• [Information]:

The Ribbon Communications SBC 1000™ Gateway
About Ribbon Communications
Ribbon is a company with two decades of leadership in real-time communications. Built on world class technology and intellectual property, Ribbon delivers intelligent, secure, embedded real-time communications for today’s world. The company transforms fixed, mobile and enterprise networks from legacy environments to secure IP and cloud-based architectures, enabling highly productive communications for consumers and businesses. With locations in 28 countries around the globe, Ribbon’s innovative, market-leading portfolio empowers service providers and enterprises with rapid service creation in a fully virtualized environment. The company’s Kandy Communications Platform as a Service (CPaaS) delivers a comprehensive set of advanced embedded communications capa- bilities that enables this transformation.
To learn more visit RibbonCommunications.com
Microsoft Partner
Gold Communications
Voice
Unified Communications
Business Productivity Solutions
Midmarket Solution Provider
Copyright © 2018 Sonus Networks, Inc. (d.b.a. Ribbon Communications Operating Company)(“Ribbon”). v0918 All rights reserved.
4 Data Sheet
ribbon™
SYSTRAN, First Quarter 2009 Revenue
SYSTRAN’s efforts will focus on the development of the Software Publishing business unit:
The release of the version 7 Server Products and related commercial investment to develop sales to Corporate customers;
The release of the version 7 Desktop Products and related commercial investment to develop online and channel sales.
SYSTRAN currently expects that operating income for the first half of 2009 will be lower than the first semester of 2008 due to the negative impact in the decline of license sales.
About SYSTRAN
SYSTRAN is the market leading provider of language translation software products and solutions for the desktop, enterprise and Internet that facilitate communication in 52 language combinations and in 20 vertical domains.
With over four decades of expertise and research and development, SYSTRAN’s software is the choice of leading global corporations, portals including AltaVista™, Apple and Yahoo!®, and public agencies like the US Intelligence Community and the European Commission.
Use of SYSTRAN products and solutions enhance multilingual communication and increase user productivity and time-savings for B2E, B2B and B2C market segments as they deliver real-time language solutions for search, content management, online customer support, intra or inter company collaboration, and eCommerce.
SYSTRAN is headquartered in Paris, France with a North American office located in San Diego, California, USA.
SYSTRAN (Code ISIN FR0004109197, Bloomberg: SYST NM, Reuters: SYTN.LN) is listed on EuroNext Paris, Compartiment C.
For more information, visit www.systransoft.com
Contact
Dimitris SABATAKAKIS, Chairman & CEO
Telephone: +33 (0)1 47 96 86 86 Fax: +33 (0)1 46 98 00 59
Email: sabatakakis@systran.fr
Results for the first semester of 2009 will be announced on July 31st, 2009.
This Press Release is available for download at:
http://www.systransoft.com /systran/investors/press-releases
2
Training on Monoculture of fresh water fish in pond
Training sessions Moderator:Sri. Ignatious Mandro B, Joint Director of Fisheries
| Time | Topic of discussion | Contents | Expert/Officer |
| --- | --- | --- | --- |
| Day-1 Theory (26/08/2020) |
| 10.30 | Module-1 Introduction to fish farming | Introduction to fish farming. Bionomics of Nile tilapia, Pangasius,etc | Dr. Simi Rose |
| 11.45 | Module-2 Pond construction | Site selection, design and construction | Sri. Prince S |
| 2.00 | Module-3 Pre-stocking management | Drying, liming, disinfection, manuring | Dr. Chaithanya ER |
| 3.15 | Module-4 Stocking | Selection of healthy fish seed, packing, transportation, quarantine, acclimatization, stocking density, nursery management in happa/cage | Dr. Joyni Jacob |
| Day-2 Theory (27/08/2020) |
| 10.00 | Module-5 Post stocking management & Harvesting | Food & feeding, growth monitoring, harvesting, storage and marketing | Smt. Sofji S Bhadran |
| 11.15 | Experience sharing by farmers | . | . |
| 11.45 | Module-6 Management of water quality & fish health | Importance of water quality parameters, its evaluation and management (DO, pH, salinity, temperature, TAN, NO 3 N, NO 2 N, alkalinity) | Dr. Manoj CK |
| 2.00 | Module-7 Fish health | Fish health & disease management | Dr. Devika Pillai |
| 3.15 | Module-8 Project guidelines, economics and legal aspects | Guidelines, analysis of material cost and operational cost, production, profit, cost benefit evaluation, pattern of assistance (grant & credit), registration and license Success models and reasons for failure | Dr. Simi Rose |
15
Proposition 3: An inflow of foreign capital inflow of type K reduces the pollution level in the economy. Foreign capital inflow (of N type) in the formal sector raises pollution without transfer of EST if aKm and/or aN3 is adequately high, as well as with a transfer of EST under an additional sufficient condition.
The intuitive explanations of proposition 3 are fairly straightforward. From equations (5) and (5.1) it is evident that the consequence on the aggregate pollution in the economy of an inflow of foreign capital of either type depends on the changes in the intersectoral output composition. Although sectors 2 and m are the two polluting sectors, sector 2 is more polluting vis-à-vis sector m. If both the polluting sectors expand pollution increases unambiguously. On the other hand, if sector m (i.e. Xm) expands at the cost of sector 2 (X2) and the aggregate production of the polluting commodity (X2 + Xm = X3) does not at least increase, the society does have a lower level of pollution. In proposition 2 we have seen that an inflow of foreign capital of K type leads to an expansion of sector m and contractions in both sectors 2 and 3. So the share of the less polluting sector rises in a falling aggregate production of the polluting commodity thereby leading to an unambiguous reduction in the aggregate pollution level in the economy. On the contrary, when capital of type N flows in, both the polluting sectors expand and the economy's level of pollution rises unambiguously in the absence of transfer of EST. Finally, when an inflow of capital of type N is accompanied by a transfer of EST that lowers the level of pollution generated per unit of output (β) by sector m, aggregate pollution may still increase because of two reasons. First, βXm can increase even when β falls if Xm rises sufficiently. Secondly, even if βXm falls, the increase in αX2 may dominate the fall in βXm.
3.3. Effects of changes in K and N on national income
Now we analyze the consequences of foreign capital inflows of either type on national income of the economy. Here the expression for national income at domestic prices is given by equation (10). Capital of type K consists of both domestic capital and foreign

• [What the exercise asks]: Every entry above should come back exactly as written.

• [Exercise solution]:
The Ribbon Communications SBC 1000™ Gateway
About Ribbon Communications
Ribbon is a company with two decades of leadership in real-time communications. Built on world class technology and intellectual property, Ribbon delivers intelligent, secure, embedded real-time communications for today’s world. The company transforms fixed, mobile and enterprise networks from legacy environments to secure IP and cloud-based architectures, enabling highly productive communications for consumers and businesses. With locations in 28 countries around the globe, Ribbon’s innovative, market-leading portfolio empowers service providers and enterprises with rapid service creation in a fully virtualized environment. The company’s Kandy Communications Platform as a Service (CPaaS) delivers a comprehensive set of advanced embedded communications capa- bilities that enables this transformation.
To learn more visit RibbonCommunications.com
Microsoft Partner
Gold Communications
Voice
Unified Communications
Business Productivity Solutions
Midmarket Solution Provider
Copyright © 2018 Sonus Networks, Inc. (d.b.a. Ribbon Communications Operating Company)(“Ribbon”). v0918 All rights reserved.
4 Data Sheet
ribbon™
SYSTRAN, First Quarter 2009 Revenue
SYSTRAN’s efforts will focus on the development of the Software Publishing business unit:
The release of the version 7 Server Products and related commercial investment to develop sales to Corporate customers;
The release of the version 7 Desktop Products and related commercial investment to develop online and channel sales.
SYSTRAN currently expects that operating income for the first half of 2009 will be lower than the first semester of 2008 due to the negative impact in the decline of license sales.
About SYSTRAN
SYSTRAN is the market leading provider of language translation software products and solutions for the desktop, enterprise and Internet that facilitate communication in 52 language combinations and in 20 vertical domains.
With over four decades of expertise and research and development, SYSTRAN’s software is the choice of leading global corporations, portals including AltaVista™, Apple and Yahoo!®, and public agencies like the US Intelligence Community and the European Commission.
Use of SYSTRAN products and solutions enhance multilingual communication and increase user productivity and time-savings for B2E, B2B and B2C market segments as they deliver real-time language solutions for search, content management, online customer support, intra or inter company collaboration, and eCommerce.
SYSTRAN is headquartered in Paris, France with a North American office located in San Diego, California, USA.
SYSTRAN (Code ISIN FR0004109197, Bloomberg: SYST NM, Reuters: SYTN.LN) is listed on EuroNext Paris, Compartiment C.
For more information, visit www.systransoft.com
Contact
Dimitris SABATAKAKIS, Chairman & CEO
Telephone: +33 (0)1 47 96 86 86 Fax: +33 (0)1 46 98 00 59
Email: sabatakakis@systran.fr
Results for the first semester of 2009 will be announced on July 31st, 2009.
This Press Release is available for download at:
http://www.systransoft.com /systran/investors/press-releases
2
Training on Monoculture of fresh water fish in pond
Training sessions Moderator:Sri. Ignatious Mandro B, Joint Director of Fisheries
| Time | Topic of discussion | Contents | Expert/Officer |
| --- | --- | --- | --- |
| Day-1 Theory (26/08/2020) |
| 10.30 | Module-1 Introduction to fish farming | Introduction to fish farming. Bionomics of Nile tilapia, Pangasius,etc | Dr. Simi Rose |
| 11.45 | Module-2 Pond construction | Site selection, design and construction | Sri. Prince S |
| 2.00 | Module-3 Pre-stocking management | Drying, liming, disinfection, manuring | Dr. Chaithanya ER |
| 3.15 | Module-4 Stocking | Selection of healthy fish seed, packing, transportation, quarantine, acclimatization, stocking density, nursery management in happa/cage | Dr. Joyni Jacob |
| Day-2 Theory (27/08/2020) |
| 10.00 | Module-5 Post stocking management & Harvesting | Food & feeding, growth monitoring, harvesting, storage and marketing | Smt. Sofji S Bhadran |
| 11.15 | Experience sharing by farmers | . | . |
| 11.45 | Module-6 Management of water quality & fish health | Importance of water quality parameters, its evaluation and management (DO, pH, salinity, temperature, TAN, NO 3 N, NO 2 N, alkalinity) | Dr. Manoj CK |
| 2.00 | Module-7 Fish health | Fish health & disease management | Dr. Devika Pillai |
| 3.15 | Module-8 Project guidelines, economics and legal aspects | Guidelines, analysis of material cost and operational cost, production, profit, cost benefit evaluation, pattern of assistance (grant & credit), registration and license Success models and reasons for failure | Dr. Simi Rose |
15
Proposition 3: An inflow of foreign capital inflow of type K reduces the pollution level in the economy. Foreign capital inflow (of N type) in the formal sector raises pollution without transfer of EST if aKm and/or aN3 is adequately high, as well as with a transfer of EST under an additional sufficient condition.
The intuitive explanations of proposition 3 are fairly straightforward. From equations (5) and (5.1) it is evident that the consequence on the aggregate pollution in the economy of an inflow of foreign capital of either type depends on the changes in the intersectoral output composition. Although sectors 2 and m are the two polluting sectors, sector 2 is more polluting vis-à-vis sector m. If both the polluting sectors expand pollution increases unambiguously. On the other hand, if sector m (i.e. Xm) expands at the cost of sector 2 (X2) and the aggregate production of the polluting commodity (X2 + Xm = X3) does not at least increase, the society does have a lower level of pollution. In proposition 2 we have seen that an inflow of foreign capital of K type leads to an expansion of sector m and contractions in both sectors 2 and 3. So the share of the less polluting sector rises in a falling aggregate production of the polluting commodity thereby leading to an unambiguous reduction in the aggregate pollution level in the economy. On the contrary, when capital of type N flows in, both the polluting sectors expand and the economy's level of pollution rises unambiguously in the absence of transfer of EST. Finally, when an inflow of capital of type N is accompanied by a transfer of EST that lowers the level of pollution generated per unit of output (β) by sector m, aggregate pollution may still increase because of two reasons. First, βXm can increase even when β falls if Xm rises sufficiently. Secondly, even if βXm falls, the increase in αX2 may dominate the fall in βXm.
3.3. Effects of changes in K and N on national income
Now we analyze the consequences of foreign capital inflows of either type on national income of the economy. Here the expression for national income at domestic prices is given by equation (10). Capital of type K consists of both domestic capital and foreign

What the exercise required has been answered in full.